- **AIM OF THE TASK**
Reproduce word for word the passage of the Priority API text that opens with the words containing "function chooseHandler(targetField, someObj)" and closes with "chooses this value.".

- **READING TEXT**
——

Note: Since the list might depend on the value of the current field, or any other field, it’s a good idea to get this list from Priority whenever the user indicates that he might want to change its value.

First, add a button that when clicked will retrieve the possible values for the field. Paste this right after the <input> elements for STATDES:

        <button onClick="chooseHandler('STATDES')">Get values</button>

You can also add a similar button for OWNERLOGIN if you like.

Add the chooseHandler function, like this:

function chooseHandler(targetField, someObj) {
  var targetValue = document.getElementById(targetField).value;
  myForm.choose(targetField, targetValue).then(function(result) {

The result is an object which is structured as follows:

  • The ChooseLine object contains the list of possible values for the list.
    • Each value has a retval field which is the text that should be inserted into the input field when the user chooses this value.
    • string1 and string2 fields are the code and description of each value. Some fields only have descriptions.
  • title1 and title2 are the headers of the code and description columns.
  • multi has value of 1 in case of a multi-choose, or 0 otherwise.

Handling Server Messages

As mentioned prevously, the formStart function receives a function as parameter for handling error and warning messages: showMessage.

The API calls this function whenever form errors or warning messages need to be presented.

When the API wants to inform the application that an error occurred, no further action is required after showing the error message. However, if it’s a warning message (not an error), we need to indicate to the API if the user canceled the transaction as a result of the warning, or approved it – meaning that the server should continue running the form triggers.

You can see how this is done in the showMessage function.

The warningConfirm function is special because it doesn’t return a Promise. Instead, the API saves the previous onSuccess or onError, and calls them instead.

So if, for example, the warning is received while executing the fieldUpdate API function, then after calling warningConfirm, the fieldUpdate onSuccess will be called.


In Priority, an action is a procedure that runs in the context of the current row in a form.

In this step, we’ll add a simple action for the Customers form - the Convert Potential Cust to Cust procedure.

        <button onClick="convertPotentialCustToCust()">Save Customer</button>
function convertPotentialCustToCust() {
  myForm.activateStart("MAKECUST", "P")
    .then(function () {
      return myForm.activateEnd();

activateStart starts the procedure. It receives the name of the procedure and the type (P for procedure, R for report).

The function can optionally be given a progress function which can be used for long activations. The function will be periodically called by the API. See the API documentation for more details.

The activateStart function returns a Promise object which is resolved whenever a procedure step requiring user input is reached. See the API documentation for more details. It is also called at the end of the procedure. At this point, the activateEnd API function should be called in order to notify the form that the procedure has ended. Then, the form may present a message (and therefore the onShowMessageFunc function will be called) and/or ask to update certain fields that have changed by the procedure.

In our example, the Customer number which was a temporary code starting with T, is replaced by a permanent code.

Input Synchronization

The input in our example may come simultaneously from the user and the server.

For example, the user fills field X and then quickly fills field Y. At the time the user fills field X it also notifies the server about changing the field. The server then activates a trigger that puts value in field Y.

In this case the value the user typed in field Y may be overrun by the value received from the server, or the other way around, the user may overrun the value from the server by mistake.

One approach for avoiding such scenarios may be to wait after field change, and not allow the focus to move to the next field. The disadvantage of this approach is that the user may not notice that the field hasn’t received focus yet, and type anyway, in which case the input will be ignored.

——

- **GIVEN RECORDS**
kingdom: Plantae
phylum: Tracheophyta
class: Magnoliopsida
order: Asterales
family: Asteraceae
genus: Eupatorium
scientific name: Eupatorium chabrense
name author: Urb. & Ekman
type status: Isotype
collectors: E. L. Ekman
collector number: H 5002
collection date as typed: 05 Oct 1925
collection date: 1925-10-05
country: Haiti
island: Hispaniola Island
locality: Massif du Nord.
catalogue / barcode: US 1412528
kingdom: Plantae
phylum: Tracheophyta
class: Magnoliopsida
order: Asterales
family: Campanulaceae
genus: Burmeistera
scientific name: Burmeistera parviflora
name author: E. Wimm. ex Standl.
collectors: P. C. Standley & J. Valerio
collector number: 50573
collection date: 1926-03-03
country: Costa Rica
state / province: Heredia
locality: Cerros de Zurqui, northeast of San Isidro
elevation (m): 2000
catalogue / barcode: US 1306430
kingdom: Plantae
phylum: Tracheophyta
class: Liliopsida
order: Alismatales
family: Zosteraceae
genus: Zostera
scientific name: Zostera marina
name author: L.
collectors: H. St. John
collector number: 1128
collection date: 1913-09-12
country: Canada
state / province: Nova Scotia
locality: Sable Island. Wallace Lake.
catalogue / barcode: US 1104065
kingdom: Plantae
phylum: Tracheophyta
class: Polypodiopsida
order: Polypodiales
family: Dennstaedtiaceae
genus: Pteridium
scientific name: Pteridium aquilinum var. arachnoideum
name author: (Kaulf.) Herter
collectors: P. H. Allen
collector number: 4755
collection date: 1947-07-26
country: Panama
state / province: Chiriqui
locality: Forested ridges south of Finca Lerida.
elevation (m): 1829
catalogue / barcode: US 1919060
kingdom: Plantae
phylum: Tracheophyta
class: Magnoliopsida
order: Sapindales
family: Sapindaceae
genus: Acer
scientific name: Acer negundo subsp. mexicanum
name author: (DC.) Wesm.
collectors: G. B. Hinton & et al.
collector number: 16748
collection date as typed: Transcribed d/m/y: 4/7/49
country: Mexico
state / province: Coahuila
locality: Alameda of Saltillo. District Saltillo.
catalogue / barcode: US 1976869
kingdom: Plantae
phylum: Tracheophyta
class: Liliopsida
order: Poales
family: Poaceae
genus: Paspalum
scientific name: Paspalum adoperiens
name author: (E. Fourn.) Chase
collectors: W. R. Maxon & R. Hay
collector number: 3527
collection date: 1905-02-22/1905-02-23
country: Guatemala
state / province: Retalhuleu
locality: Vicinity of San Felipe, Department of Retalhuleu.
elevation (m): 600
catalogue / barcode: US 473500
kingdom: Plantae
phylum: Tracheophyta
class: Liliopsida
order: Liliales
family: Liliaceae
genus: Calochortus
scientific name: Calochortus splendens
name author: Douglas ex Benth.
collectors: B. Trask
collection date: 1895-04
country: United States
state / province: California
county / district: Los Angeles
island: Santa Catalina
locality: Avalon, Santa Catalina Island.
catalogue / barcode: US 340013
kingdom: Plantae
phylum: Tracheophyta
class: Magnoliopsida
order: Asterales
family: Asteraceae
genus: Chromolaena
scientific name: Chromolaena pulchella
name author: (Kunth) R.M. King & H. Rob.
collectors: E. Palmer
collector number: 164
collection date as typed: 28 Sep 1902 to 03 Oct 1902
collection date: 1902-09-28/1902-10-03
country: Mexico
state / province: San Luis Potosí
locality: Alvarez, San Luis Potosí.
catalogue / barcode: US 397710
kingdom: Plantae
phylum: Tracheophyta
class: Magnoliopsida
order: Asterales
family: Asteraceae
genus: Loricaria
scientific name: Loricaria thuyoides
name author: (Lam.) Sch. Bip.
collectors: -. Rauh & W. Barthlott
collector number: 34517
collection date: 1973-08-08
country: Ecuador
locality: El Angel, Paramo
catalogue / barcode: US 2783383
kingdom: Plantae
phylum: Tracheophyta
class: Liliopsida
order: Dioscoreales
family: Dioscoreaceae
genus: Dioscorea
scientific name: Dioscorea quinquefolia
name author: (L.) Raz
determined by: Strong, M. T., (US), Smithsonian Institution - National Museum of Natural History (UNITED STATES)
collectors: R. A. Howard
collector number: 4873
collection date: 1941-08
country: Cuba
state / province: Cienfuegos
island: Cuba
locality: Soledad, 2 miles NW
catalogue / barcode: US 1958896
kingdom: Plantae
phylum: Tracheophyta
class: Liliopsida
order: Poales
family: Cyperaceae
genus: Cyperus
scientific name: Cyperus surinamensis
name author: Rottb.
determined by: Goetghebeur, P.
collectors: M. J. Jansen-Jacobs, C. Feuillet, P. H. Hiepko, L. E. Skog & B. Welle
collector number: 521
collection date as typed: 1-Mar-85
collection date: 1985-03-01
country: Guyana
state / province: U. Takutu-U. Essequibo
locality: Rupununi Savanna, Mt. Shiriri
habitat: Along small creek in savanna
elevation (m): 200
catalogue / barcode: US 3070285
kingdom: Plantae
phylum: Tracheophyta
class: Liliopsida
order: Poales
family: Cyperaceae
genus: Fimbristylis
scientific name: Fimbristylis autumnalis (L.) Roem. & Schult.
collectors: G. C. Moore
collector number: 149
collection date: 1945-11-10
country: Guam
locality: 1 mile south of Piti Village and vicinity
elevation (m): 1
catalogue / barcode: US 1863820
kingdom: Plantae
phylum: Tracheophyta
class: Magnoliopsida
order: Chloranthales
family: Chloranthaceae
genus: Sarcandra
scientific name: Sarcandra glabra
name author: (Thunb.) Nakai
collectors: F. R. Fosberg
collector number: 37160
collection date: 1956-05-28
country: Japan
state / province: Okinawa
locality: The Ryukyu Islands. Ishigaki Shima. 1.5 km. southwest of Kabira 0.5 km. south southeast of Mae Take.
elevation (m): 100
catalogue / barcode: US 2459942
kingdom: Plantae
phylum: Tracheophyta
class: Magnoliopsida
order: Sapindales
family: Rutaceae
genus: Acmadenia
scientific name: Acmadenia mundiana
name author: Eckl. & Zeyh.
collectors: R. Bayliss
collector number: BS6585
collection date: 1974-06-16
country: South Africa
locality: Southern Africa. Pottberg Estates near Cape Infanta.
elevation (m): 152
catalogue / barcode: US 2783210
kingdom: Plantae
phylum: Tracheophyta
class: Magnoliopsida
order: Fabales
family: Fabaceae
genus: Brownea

——

- **COMPLETED TASK**
function chooseHandler(targetField, someObj) {
  var targetValue = document.getElementById(targetField).value;
  myForm.choose(targetField, targetValue).then(function(result) {

The result is an object which is structured as follows:

  • The ChooseLine object contains the list of possible values for the list.
    • Each value has a retval field which is the text that should be inserted into the input field when the user chooses this value.